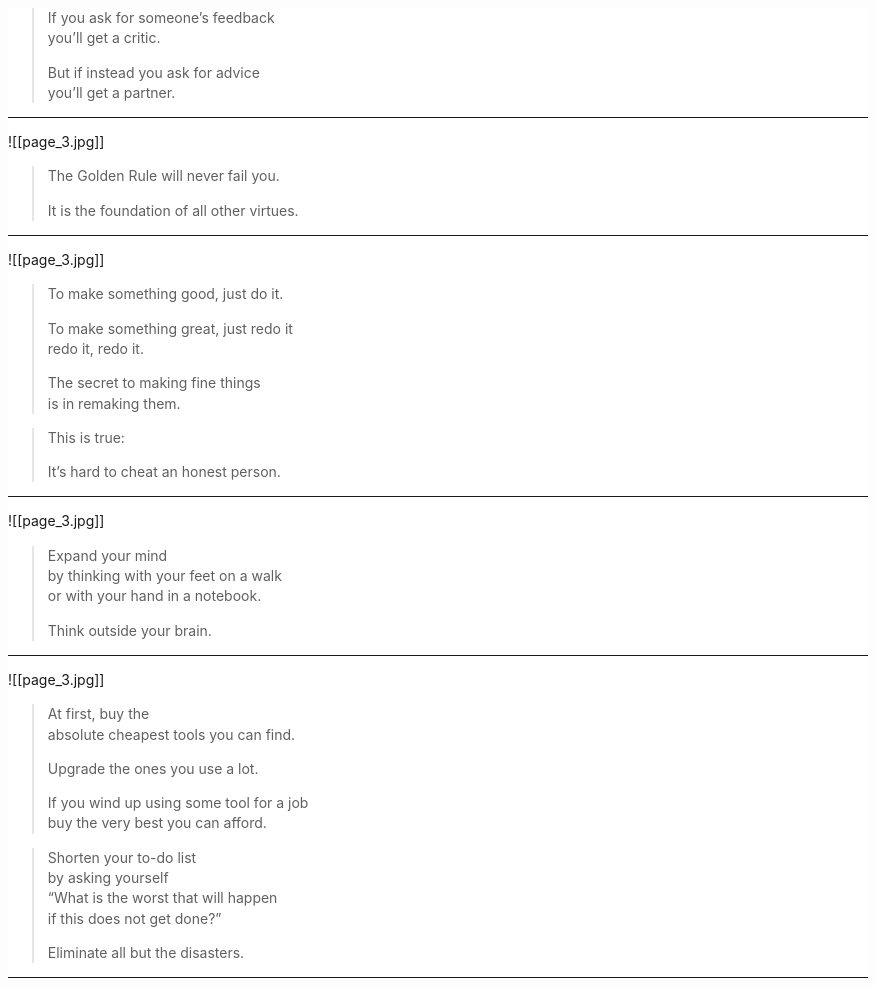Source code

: > If you ask for someone’s feedback  
> you’ll get a critic.
> 
> But if instead you ask for advice  
> you’ll get a partner.

---

![[page_3.jpg]]

> The Golden Rule will never fail you.
> 
> It is the foundation of all other virtues.

---

![[page_3.jpg]]

> To make something good, just do it.
> 
> To make something great, just redo it  
> redo it, redo it.
> 
> The secret to making fine things  
> is in remaking them.

> This is true:
> 
> It’s hard to cheat an honest person.

---

![[page_3.jpg]]

> Expand your mind  
> by thinking with your feet on a walk  
> or with your hand in a notebook.
> 
> Think outside your brain.

---

![[page_3.jpg]]

> At first, buy the  
> absolute cheapest tools you can find.
> 
> Upgrade the ones you use a lot.
> 
> If you wind up using some tool for a job  
> buy the very best you can afford.

> Shorten your to-do list  
> by asking yourself  
> “What is the worst that will happen  
> if this does not get done?”
> 
> Eliminate all but the disasters.

---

WORK INSTRUCTION: Drop the pictures; repeat each entry above exactly.

ANSWER SECTION:
Source code

: > If you ask for someone’s feedback  
> you’ll get a critic.
> 
> But if instead you ask for advice  
> you’ll get a partner.

---

![[page_3.jpg]]

> The Golden Rule will never fail you.
> 
> It is the foundation of all other virtues.

---

![[page_3.jpg]]

> To make something good, just do it.
> 
> To make something great, just redo it  
> redo it, redo it.
> 
> The secret to making fine things  
> is in remaking them.

> This is true:
> 
> It’s hard to cheat an honest person.

---

![[page_3.jpg]]

> Expand your mind  
> by thinking with your feet on a walk  
> or with your hand in a notebook.
> 
> Think outside your brain.

---

![[page_3.jpg]]

> At first, buy the  
> absolute cheapest tools you can find.
> 
> Upgrade the ones you use a lot.
> 
> If you wind up using some tool for a job  
> buy the very best you can afford.

> Shorten your to-do list  
> by asking yourself  
> “What is the worst that will happen  
> if this does not get done?”
> 
> Eliminate all but the disasters.

---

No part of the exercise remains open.